Aim of the exercise: Given the records below, would you repeat exactly the lines that begin at the one containing "right shoulder: (871, 509)" and end at the one containing "right back paw: (703, 662)", inclusive?
━━━ Records provided
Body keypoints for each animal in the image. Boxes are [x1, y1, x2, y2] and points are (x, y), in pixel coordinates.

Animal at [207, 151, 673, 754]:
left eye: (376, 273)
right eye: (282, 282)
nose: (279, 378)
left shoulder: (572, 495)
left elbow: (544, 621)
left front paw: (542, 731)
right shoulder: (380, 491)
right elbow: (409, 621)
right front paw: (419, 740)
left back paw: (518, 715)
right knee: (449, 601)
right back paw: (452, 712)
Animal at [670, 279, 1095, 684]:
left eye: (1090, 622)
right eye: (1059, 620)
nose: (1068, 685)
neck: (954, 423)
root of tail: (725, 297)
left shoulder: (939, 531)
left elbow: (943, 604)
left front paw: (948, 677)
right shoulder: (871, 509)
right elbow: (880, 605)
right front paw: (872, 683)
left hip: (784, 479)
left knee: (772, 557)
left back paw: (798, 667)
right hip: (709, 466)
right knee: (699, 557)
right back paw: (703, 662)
━━━━━━
━━━ Records provided
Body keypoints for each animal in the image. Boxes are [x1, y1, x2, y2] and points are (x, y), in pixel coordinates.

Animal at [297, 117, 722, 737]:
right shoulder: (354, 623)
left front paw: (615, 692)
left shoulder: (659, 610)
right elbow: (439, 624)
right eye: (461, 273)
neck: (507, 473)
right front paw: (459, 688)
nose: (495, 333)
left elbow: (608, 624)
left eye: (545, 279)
━━━━━━
Answer for this exercise:
right shoulder: (871, 509)
right elbow: (880, 605)
right front paw: (872, 683)
left hip: (784, 479)
left knee: (772, 557)
left back paw: (798, 667)
right hip: (709, 466)
right knee: (699, 557)
right back paw: (703, 662)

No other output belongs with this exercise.